### Problem
Please rewrite the text in the data below, replacing "complimentary" with "free" and leaving everything else unchanged. Leave the pictures out of your answer.

### Records to process
================

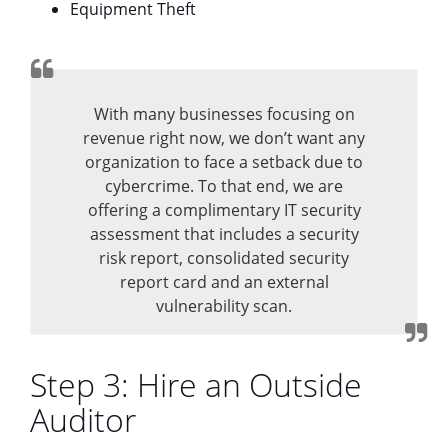
Equipment Theft
With many businesses focusing on
revenue right now, we don’t want any
organization to face a setback due to
cybercrime. To that end, we are
offering a complimentary IT security
assessment that includes a security
risk report, consolidated security
report card and an external
vulnerability scan.
Step 3: Hire an Outside
Auditor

================

### Written answer
Equipment Theft
With many businesses focusing on
revenue right now, we don’t want any
organization to face a setback due to
cybercrime. To that end, we are
offering a free IT security
assessment that includes a security
risk report, consolidated security
report card and an external
vulnerability scan.
Step 3: Hire an Outside
Auditor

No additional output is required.